Recommendation for Administrative Court in each of the four regions

  1. Our recommendation is that fully operational offices of the Administrative Court should be established in Cardiff, Birmingham, Manchester and Leeds and that judges should regularly sit to hear Administrative Court cases in those centres. This is a conclusion which we have reached on a balance of competing considerations, not all of them in favour of the conclusion. We summarise the arguments below and exhibit detailed appendices. Those in favour of the conclusion are more voluminous than those against: and mere volume is not by itself persuasive. The fact that we do not reach the contrary arguments for several pages does not diminish their force. Nor is this intended to be dismissive. But in the end we think that the balance is strongly in favour of the conclusion.
  2. The case for establishing the Administrative Court outside London is vigorously supported by interested parties in each of the centres, as indicated below. The essential point is proper access to justice is not achieved if those in the regions can only bring judicial review and other claims in the Administrative Court in London. There would be substantial saving in public and private expense. The present system discriminates against those who are not in the South East of England.
  3. Subject to the continued need for an appropriate practice direction for Welsh cases (see below), we envisage that claimants should be able to choose at which of the 5 offices of the Administrative Court they would issue their claim; and that the court would have the normal power upon application to transfer the case to a different centre. For many claims, for example those against local authorities, a locally based venue would be uncontentious. We appreciate that some public bodies, notably government departments, may prefer to have claims against them conducted in London. Some public bodies have regionally dispersed offices with no geographical connection with the claimant. But we do not think that proper access to justice is achieved if claimants are always expected to travel for the convenience of a public body or department. In such cases, the court would nevertheless have a discretion to transfer.

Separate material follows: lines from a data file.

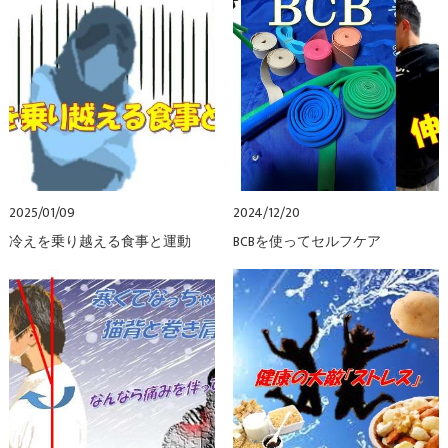
2025/01/09
2024/12/20
冷えを乗り越える食事と運動
BCBを使ってセルフケア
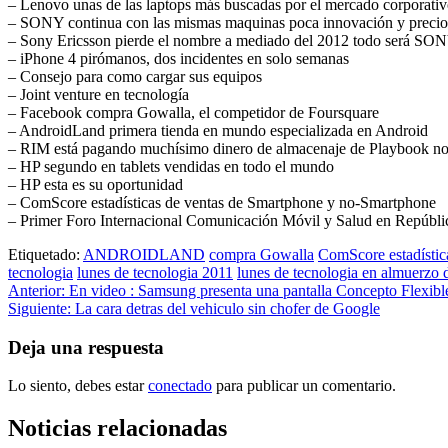
– Lenovo unas de las laptops más buscadas por el mercado corporati
– SONY continua con las mismas maquinas poca innovación y precios
– Sony Ericsson pierde el nombre a mediado del 2012 todo será SO
– iPhone 4 pirómanos, dos incidentes en solo semanas
– Consejo para como cargar sus equipos
– Joint venture en tecnología
– Facebook compra Gowalla, el competidor de Foursquare
– AndroidLand primera tienda en mundo especializada en Android
– RIM está pagando muchísimo dinero de almacenaje de Playbook no
– HP segundo en tablets vendidas en todo el mundo
– HP esta es su oportunidad
– ComScore estadísticas de ventas de Smartphone y no-Smartphone
– Primer Foro Internacional Comunicación Móvil y Salud en Repúbl
Etiquetado:
ANDROIDLAND
compra Gowalla
ComScore estadístic
tecnologia
lunes de tecnologia 2011
lunes de tecnologia en almuerzo
Navegación
Anterior:
En video : Samsung presenta una pantalla Concepto Flex
Siguiente:
La cara detras del vehiculo sin chofer de Google
de
entradas
Deja una respuesta
Lo siento, debes estar
conectado
para publicar un comentario.
Noticias relacionadas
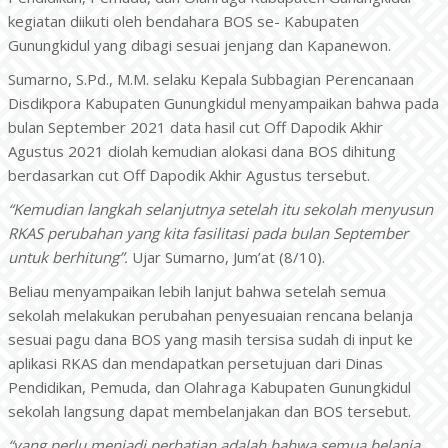
kegiatan diikuti oleh bendahara BOS se- Kabupaten
Gunungkidul yang dibagi sesuai jenjang dan Kapanewon.
Sumarno, S.Pd., M.M. selaku Kepala Subbagian Perencanaan
Disdikpora Kabupaten Gunungkidul menyampaikan bahwa pada
bulan September 2021 data hasil cut Off Dapodik Akhir
Agustus 2021 diolah kemudian alokasi dana BOS dihitung
berdasarkan cut Off Dapodik Akhir Agustus tersebut.
“Kemudian langkah selanjutnya setelah itu sekolah menyusun
RKAS perubahan yang kita fasilitasi pada bulan September
untuk berhitung”.
Ujar Sumarno, Jum’at (8/10).
Beliau menyampaikan lebih lanjut bahwa setelah semua
sekolah melakukan perubahan penyesuaian rencana belanja
sesuai pagu dana BOS yang masih tersisa sudah di input ke
aplikasi RKAS dan mendapatkan persetujuan dari Dinas
Pendidikan, Pemuda, dan Olahraga Kabupaten Gunungkidul
sekolah langsung dapat membelanjakan dan BOS tersebut.
“yang perlu menjadi perhatian adalah bahwa semua belanja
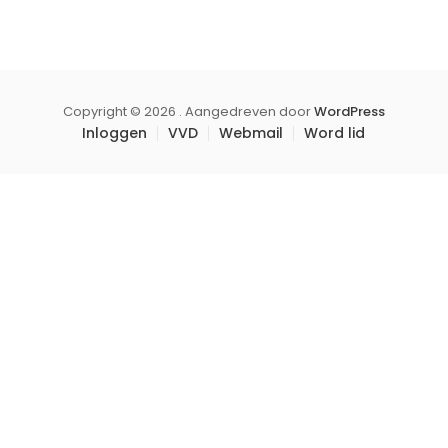
Copyright © 2026 . Aangedreven door
WordPress
Inloggen
VVD
Webmail
Word lid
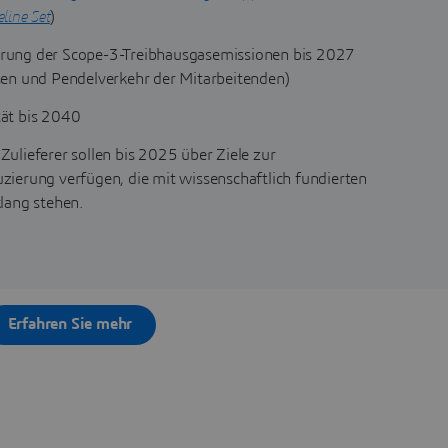
line Set
)
rung der Scope-3-Treibhausgasemissionen bis 2027
sen und Pendelverkehr der Mitarbeitenden)
ät bis 2040
Zulieferer sollen bis 2025 über Ziele zur
zierung verfügen, die mit wissenschaftlich fundierten
klang stehen.
Erfahren Sie mehr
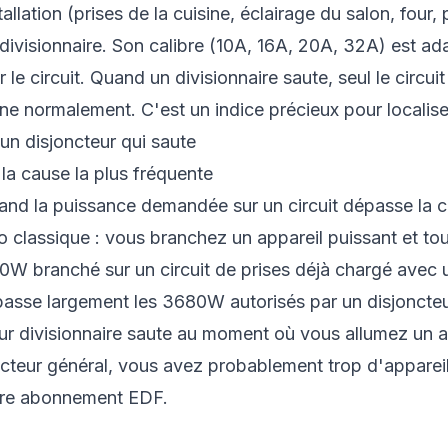
allation (prises de la cuisine, éclairage du salon, four, 
divisionnaire. Son calibre (10A, 16A, 20A, 32A) est ad
 le circuit. Quand un divisionnaire saute, seul le circu
ne normalement. C'est un indice précieux pour localise
un disjoncteur qui saute
 la cause la plus fréquente
and la puissance demandée sur un circuit dépasse la c
io classique : vous branchez un appareil puissant et to
00W branché sur un circuit de prises déjà chargé ave
asse largement les 3680W autorisés par un disjoncteu
ur divisionnaire saute au moment où vous allumez un 
sjoncteur général, vous avez probablement trop d'appare
otre abonnement EDF.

  4. We have considered whether any matters within the jurisdiction of the Administrative Court should be retained exclusively in London. Upon reflection, we do not consider that asylum and immigration matters (including “Opt-ins”) should be excluded from regional jurisdiction. Although many of these cases derive from the Asylum and Immigration Tribunal in London, there are regional offices of the AIT. We do consider that applications under the Terrorism Acts 2000 and 2005 should normally be issued in London, since they require particular judges and special security. We also consider that applications which must be heard by a Divisional Court (see Part B of Appendix C) will normally be heard in London, since convening a very occasional Divisional Court out of London (which would usually require a Lord Justice as one member of the court) would not normally be justified. Because of Wales’ unique constitutional position somewhat different considerations may arise in relation to Divisional Court cases from Wales which might be listed for hearing, if court time permits, during a period when the Court of Appeal is sitting in Wales and when a Lord Justice is available.
  5. For rather different reasons, we consider that matters which can and usually are heard by a Divisional Court (i.e. those in a criminal cause or matter – see Part B of Appendix C) should for the moment normally be heard in London. Not only do they normally require a Divisional Court, but there is, we think, a strong case for transferring these criminal matters under the umbrella of the Court of Appeal Criminal Division. Further, the anomaly remains that appeals in these cases lie directly to the House of Lords. We do not embark on a detailed discussion of this, since it is beyond our present remit. It would need primary legislation.
  6. These suggested exclusions do not greatly diminish the force of the case for having a fully operational Administrative Court out of London, since they do not numerically account for very many of the cases.